The TED Conference just wrapped its run from February 28 to March 4 at the Long Beach Performing Arts Center. The conference, which annually draws some of the biggest names and thinkers in its namesake categories—technology, entertainment, and design—and realms well beyond, this year responded to community feedback and moved the conference one day earlier in the week, so that it started on Monday evening and wrapped Friday afternoon. This allowed travel flexibility during weekends on each end. The tickets for the annual four-day gathering in Long Beach (available with $7,500 membership) sell out a year in advance, but the innovators behind the tremendously successful conference have created an identity for the TED brand well outside the lines of its local home, and added new ways for nonattendees to experience the conference's trademark 18-minute presentations.
New to the program was an initiative from TEDActive, which isn't a pre-set conference, but rather an open-source version of the conference where attendees could shape the program and get involved by giving their own talks at TEDYou, hosting workshops, and proposing inventive activities.

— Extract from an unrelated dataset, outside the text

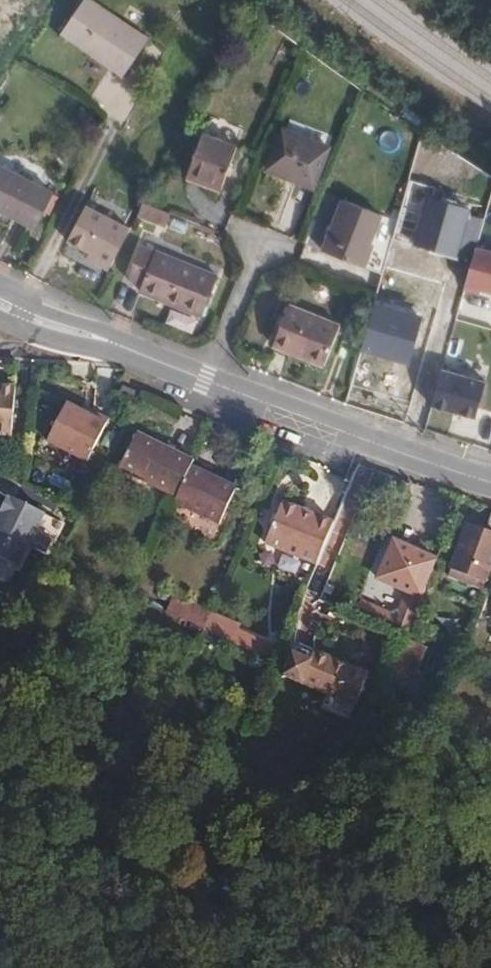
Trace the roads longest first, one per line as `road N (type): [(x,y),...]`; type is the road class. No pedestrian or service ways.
road 1 (secondary): [(490,482),(146,356)]
road 2 (secondary): [(146,356),(0,292)]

Under director Kelly Stoetzel, TEDActive took place concurrently with the TED Conference at the Riviera Resort in Palm Springs. The new initiative there was known as TEDActive Projects, and took the form of collaborative opportunities to brainstorm easy ways to address key issues in the world at TEDActive and beyond. The themes for the projects this year were education, mobility, social networks, travel, sustainability, and “public heart” (a chance to announce anonymously what attendees felt lost about, and receive advice and direction from other attendees). In all, there were more than 1,000 attendees in Long Beach and more than 500 in Palm Springs.

Also parallel to the main conference was TEDx, which refers to the independently organized local events that take place around the globe but are licensed under TED. TEDx is an offshoot of the brand that enables anyone to host a TED-style gathering, and reinforces the grassroots thinking behind the TED brand. It's now now done in 42 languages and 96 countries, with 1,403 past events and 812 upcoming. (Recent past events included TEDxAmazonia in the Amazon rainforest in November on the theme of quality of life, and TEDxManhattan on the theme of sustainable food in February.)

This year, 160 TEDx organizers from around the world (Colombia, South Africa, Brazil, Australia, the U.S, and elsewhere) attended TEDActive at the Riviera in Palm Springs, participating in TEDx workshops and dinners, and even took a bus to Long Beach one day to get a behind-the-scenes look at TED and take ideas back for their own programming.

TEDxLive is a new type of license for TEDx events centered around the live Webcast of the TED Conference; in the same way that organizers apply for TEDx licenses, they can apply for TEDxLive licenses. TEDxLive allows TED to make the conference more open and its impact more immediate and global. This year’s license permitted free access to the live Webcast of the entire second day of the TED2011 conference Webcast on March 2. 

As other parts of TEDx, Wael Ghonim’s talk was filmed at TEDxCairo and integrated into the main stage program in Long Beach the day after. Her Excellency Sheikha Al Mayassa bint Hamad bin Khalifa Al-Thani addressed the first TEDWomen conference in Washington, D.C., via satellite from TEDxDoha in December.